Snowflake Hunter Scours the Earth to Study Crystals

Jan. 12, 2006 — -- It was the middle of January, the temperature had dipped to 40 below, and a peculiar phenomenon known as ice fog was drifting across the desolate landscape near Fairbanks, Alaska. That's the kind of weather that makes sane men seek cover, but Kenneth Libbrecht was, well, feeling a little flaky.

"I loved it," he says, recalling one of dozens of trips that have taken him from his home in sunny Southern California to some of the coldest places on the planet.

That's because Libbrecht's passion is snowflakes.
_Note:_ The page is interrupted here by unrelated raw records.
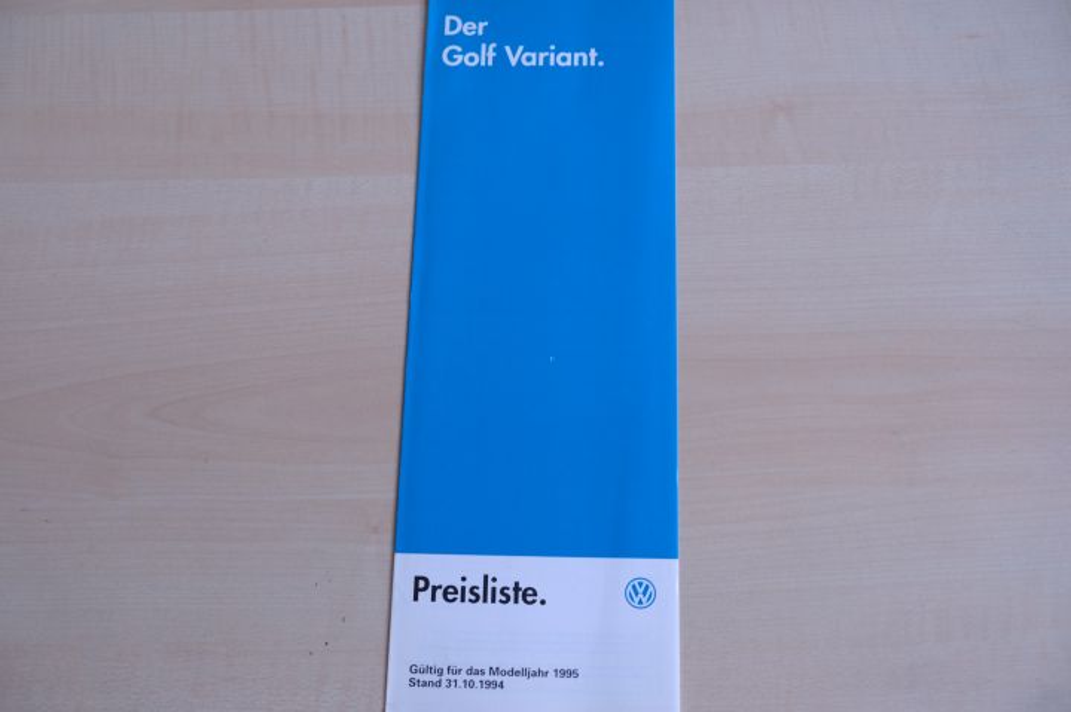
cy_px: 356
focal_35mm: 40
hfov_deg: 48.5
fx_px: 1189
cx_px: 536
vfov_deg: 33.4
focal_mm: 26.5
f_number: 3.2
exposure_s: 1/60
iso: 500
He is undoubtedly the world's foremost expert on the subject, and there's nothing frivolous in his effort to study and photograph the ice crystals that form snowflakes.

Libbrecht is a professor of physics at the California Institute of Technology, and the creator of one of the most popular Web sites on the Net, which draws about 2 million visitors a year. The site, SnowCrystals.com, is, of course, all about snowflakes.
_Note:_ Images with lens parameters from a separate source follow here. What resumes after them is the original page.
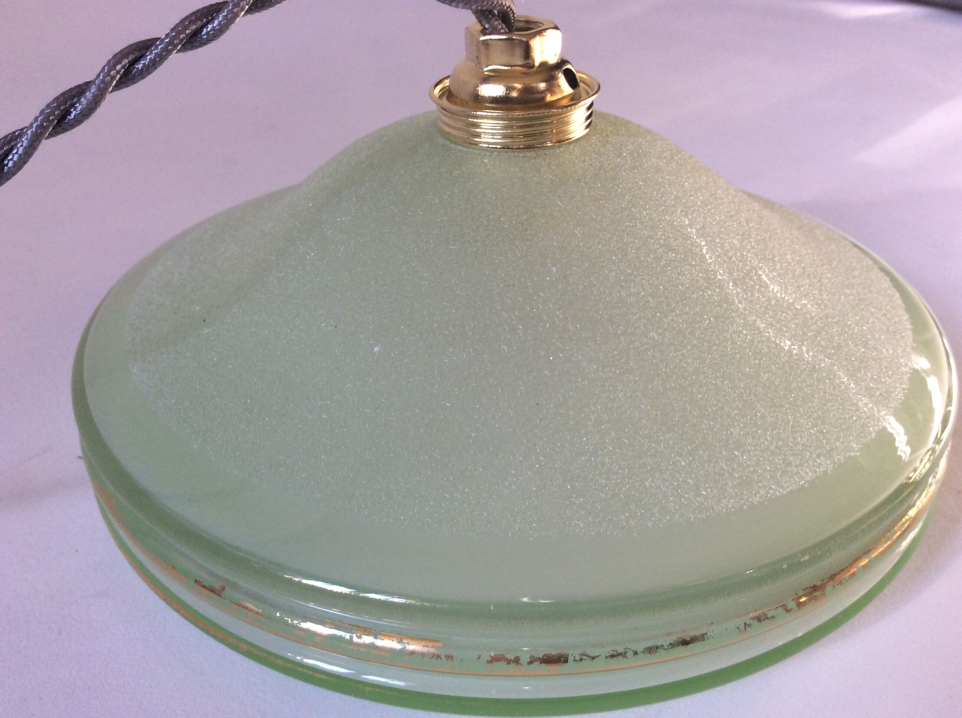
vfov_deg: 44.1
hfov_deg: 56.9
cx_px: 481
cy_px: 359
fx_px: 888
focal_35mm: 32
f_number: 2.4
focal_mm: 3.3
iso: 40
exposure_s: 1/50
"I got into it from the science end," Libbrecht says. His main field of interest is crystals, everything from diamonds to semiconductors, and how materials condense into solid structures. It's a booming field because crystals form the heart of many a gizmo these days, including the computer that was used to produce this story.

"I was looking at how crystals grow and thought snow crystals would be an interesting subject to dive in to," he says. Ice is abundant, easy to work with, and it has one terrific asset.
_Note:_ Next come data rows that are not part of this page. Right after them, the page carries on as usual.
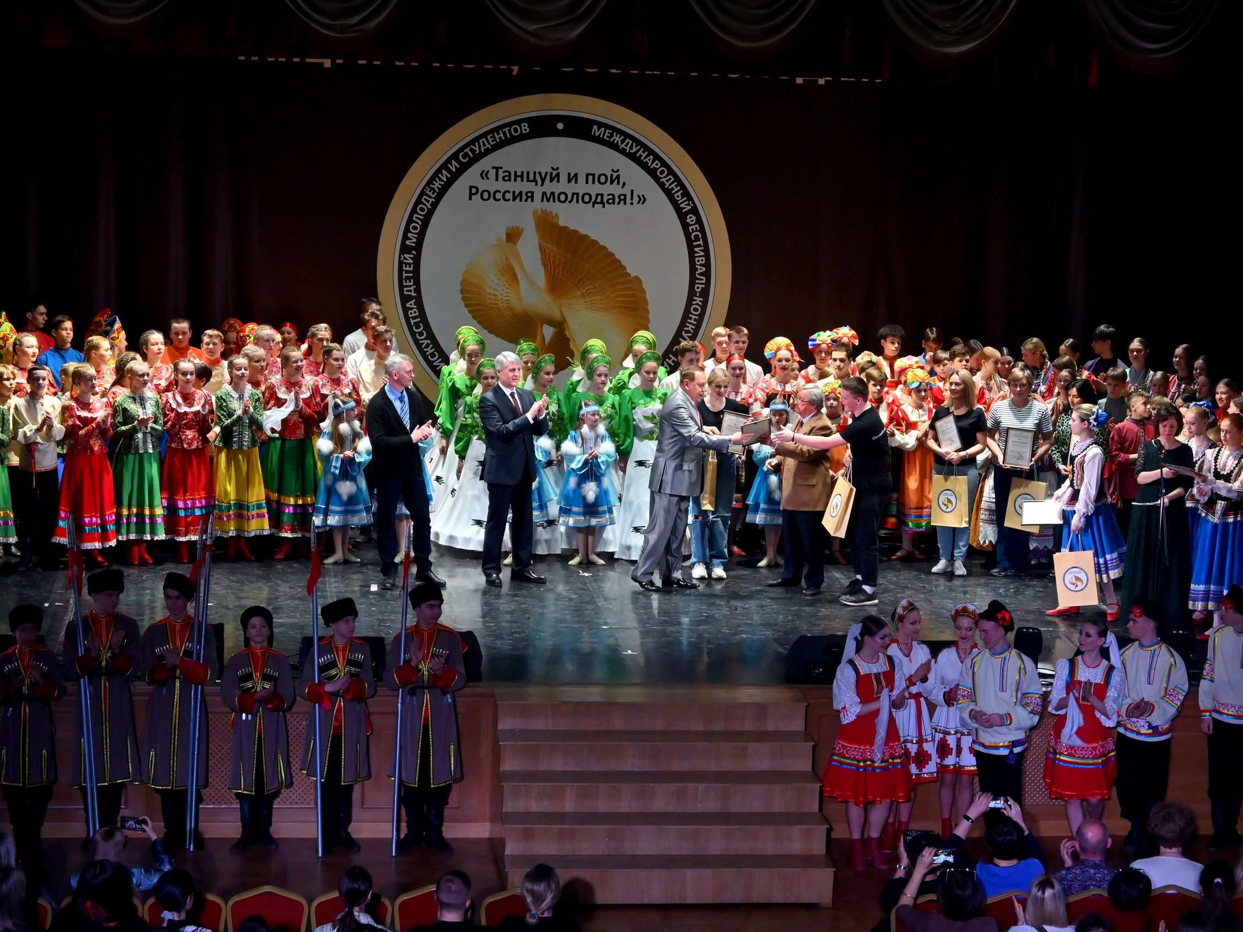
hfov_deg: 23.8
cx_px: 684
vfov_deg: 18.0
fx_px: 2945
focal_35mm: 82
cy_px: 464
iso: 800
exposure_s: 1/125
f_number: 6.3
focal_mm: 50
"It's very cheap," says Libbrecht.

"So I started reading about snowflakes, and it was one of those things where one assumes that everything is known about this, and I was surprised to discover that there are a lot of things that are not even remotely understood."

Snowflakes form differently, depending on the temperature. At minus 30 degrees, for example, snowflakes become columns of ice crystals, and at three to 10 degrees above zero, they take the shape of stars. Why should temperature be the determining factor?

"Nobody knows," Libbrecht says.

Libbrecht has built a system that makes snow crystals in his lab, which allows him to control all the variables, and that's one of the questions he's trying to answer. But if he's getting close, he's keeping it to himself.

"It's not one of these things where you wake up in the morning and have a eureka moment," he says.

One of the most interesting findings to come out of his research is something he calls branching instability. He has demonstrated that, like much in nature, snowflakes grow partly through instability.

"A lot of nature is driven by instability," he says. The complex flapping of a flag in the wind, or the complex motion of ocean waves breaking on a beach, are complexities produced by instabilities in nature.

He has found that a similar process occurs in the growth of snowflakes. A snowflake may begin as a simple hexagonal prism, but as it grows the corners stick out farther and grow faster. The faster growth causes the prism to sprout six arms, each of which is influenced by wind in the clouds and changes in temperature as the snowflake rises and falls.

As it grows the structure "gets thinner and thinner, and there's an instability once you get a thin plate," he says. That, in turn, leads to an even more complex structure as the flake continues to grow.

"A lot of crystal growth, especially pattern formation, is driven by instability," he says, and that doesn't just apply to snowflakes.

It's possible that learning exactly how snow crystals form and grow may be helpful in other areas of research.

"A lot of material science is done in what I call enlightened trial and error," Libbrecht says. "For instance, people have grown diamond crystals for 50 years, but after 50 years of effort, nobody can grow really large ones. They are slowly getting bigger, and they are slowly getting closer to gem quality, and it's mostly trial and error, trying different ways to grow them.

"If you learn something from another crystal, like ice, maybe you can become more enlightened, and trial and error moves more quickly."

Libbrecht is in it for the science, but the question he gets most often has been around for three quarters of a century. Is every snowflake unique?

That question was first suggested by a Vermont farmer who, like Libbrecht, became obsessed with snowflakes. Wilson Bentley attached a camera to a small microscope and spent years taking photos of flakes of snow.

By 1931 he had captured 5,381 photos of snowflakes, and he noted that they were all different. Thus, the expression that no two snowflakes are alike.

Was he right?

It depends on what you mean by alike. Certainly many snowflakes look alike, at least on the surface. But are any two snowflakes exactly alike, both in molecular composition and structure?

That, says Libbrecht, is "very, very unlikely." The chances of two flakes having exactly the same structure, and exactly the same molecules arranged in exactly the same sequence is about as unlikely as a snowball's chance of surviving in a very warm place.

He's sure of that, but there's still lots to learn out there, so Libbrecht will continue to lug his equipment around the world, capturing more photos. The hardware consists of a microscope and a camera, mounted in a carry-on suitcase, which sometimes drives security guards up the wall when he tries to pass through the boarding gate.

So he will spend lots of days and nights out in the cold, where he has at least a slight chance of getting his photo before his chosen flake evaporates as he continues to probe a world that is far more complex than most of us thought.

"That's what makes it interesting," he says.